June 14, 2009:
A most experienced botanist and friend, Jeremy Roberts, contacted me to say that he had found some interesting marsh orchids which he thought to be a first record for that particular species in Cumbria, and suggested that we should go and take a look at them together. There were eight plants in flower close to a stream on small grazed ledges on a fairly steep slope in upland limestone pasture. The plants were grouped 4, 3 and 1 and the groups were within 2 to 3 metres of each other and all were at peak-flowering. Close associates included Schoenus nigricans, Carex ornithopoda, C. capillaris, Primula farinosa, etc. Whilst at the date of the visit the ground was dry, run-off from the slopes above, no doubt provided fairly continuous flushing of the habitat.
All eight plants were small, rather delicate and usually possessed two narrow, recurved (often folded) sheathing leaves with a small cauline leaf above; most leaves were unspotted, some just slightly so.
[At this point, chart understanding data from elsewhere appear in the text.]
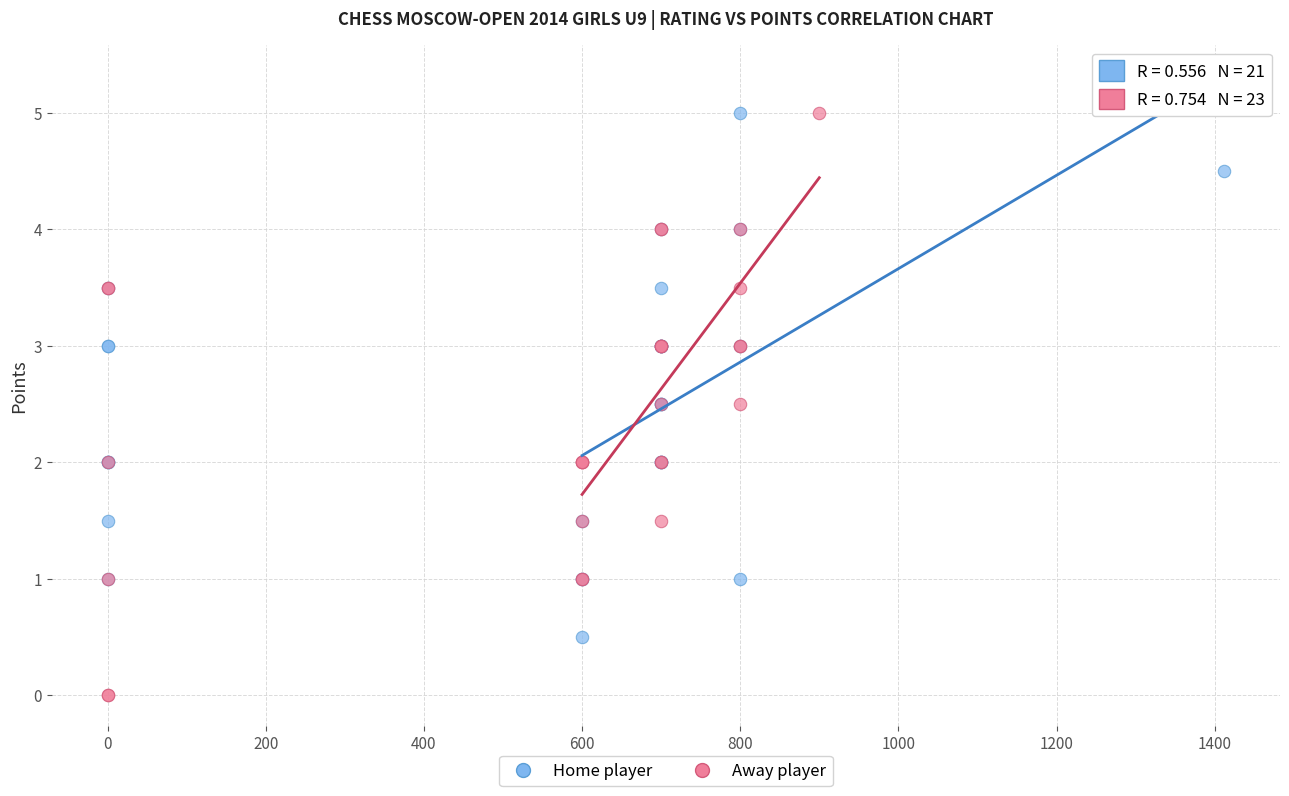

Which series reaches the minimum Y coordinate?

Away player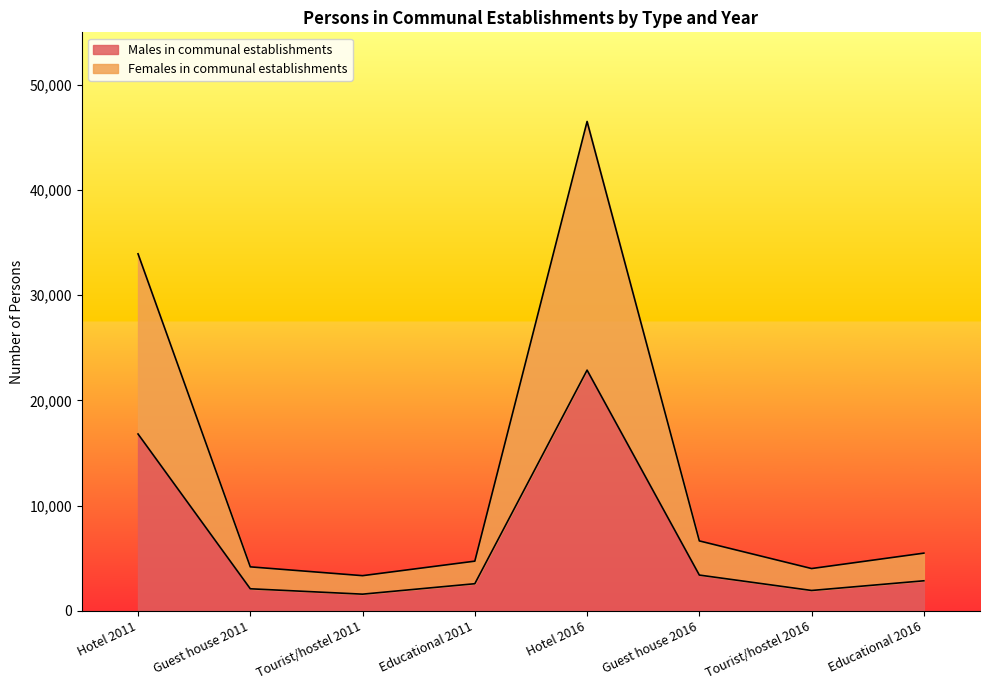

True or false: Females in communal establishments and Males in communal establishments intersect in this chart.

False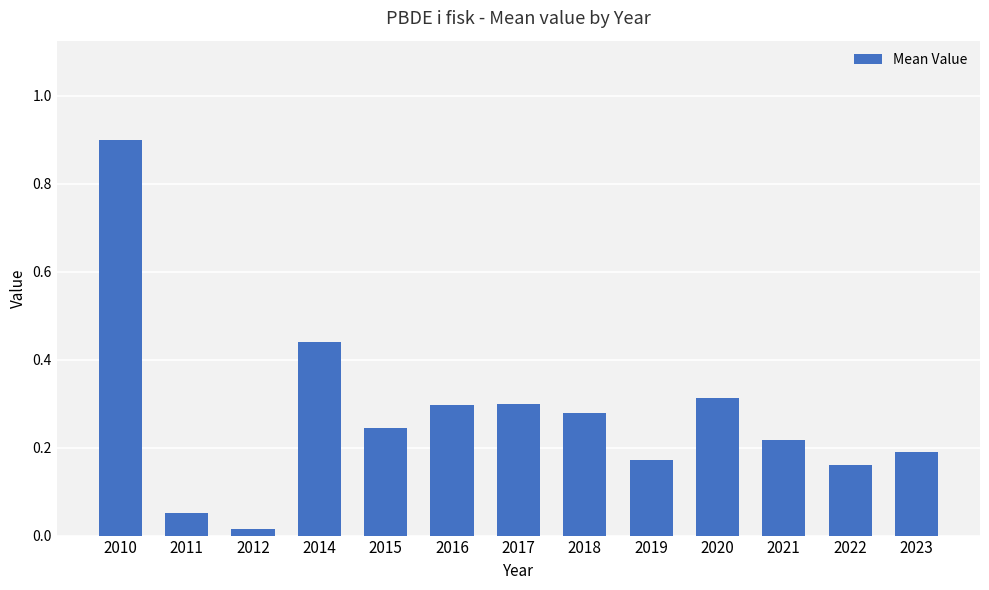

How many series are shown in this chart?

1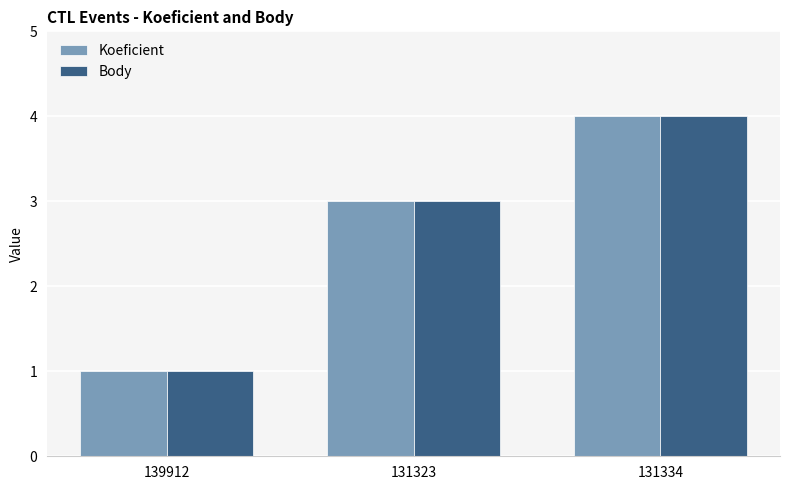

Is the value of Koeficient at 131323 greater than the value of Body at 131334?

No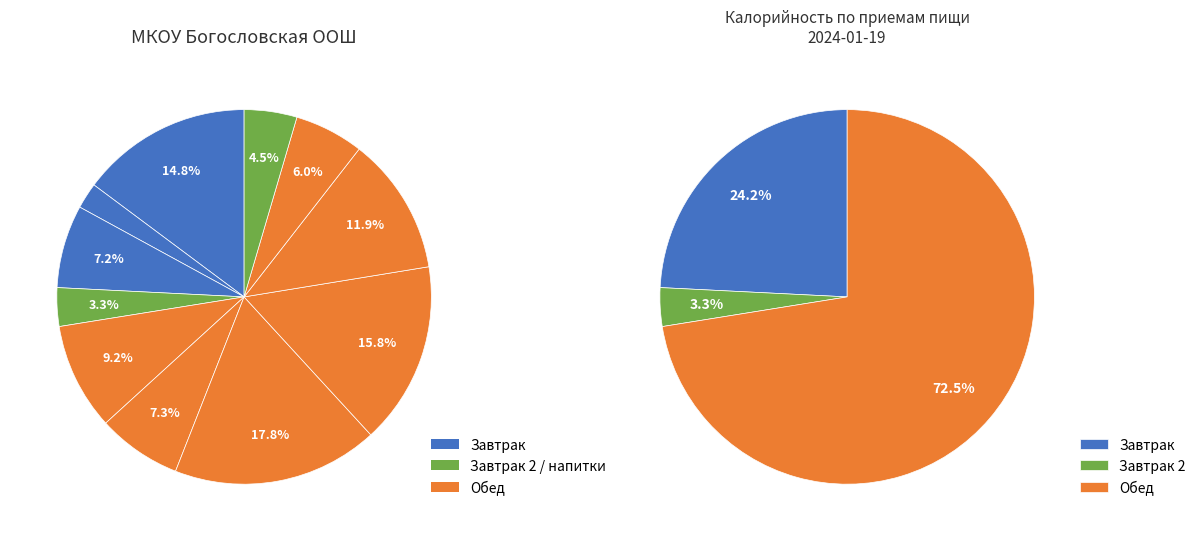

What percentage is the Обед (гуляш) slice, to the nearest percent?

16%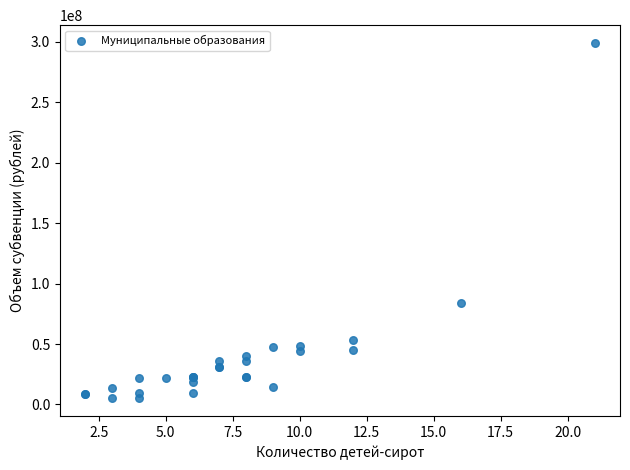

What Y value in the scatter plot is closest to 152016707?

83782690.0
In all cases the inflorescences were few-flowered, lax, and one-sided, the individual flowers were reddish-purple, relatively large and with broad labella. These latter were trilobed to differing degrees, usually with the central lobe the longest and were rather obscurely marked with dashes and dots, etc. The bracts were strongly anthocyanin-stained as was the upper stem below the inflorescence. All the above characters relate to Dactylorhiza traunsteinerioides and their identification as such was confirmed.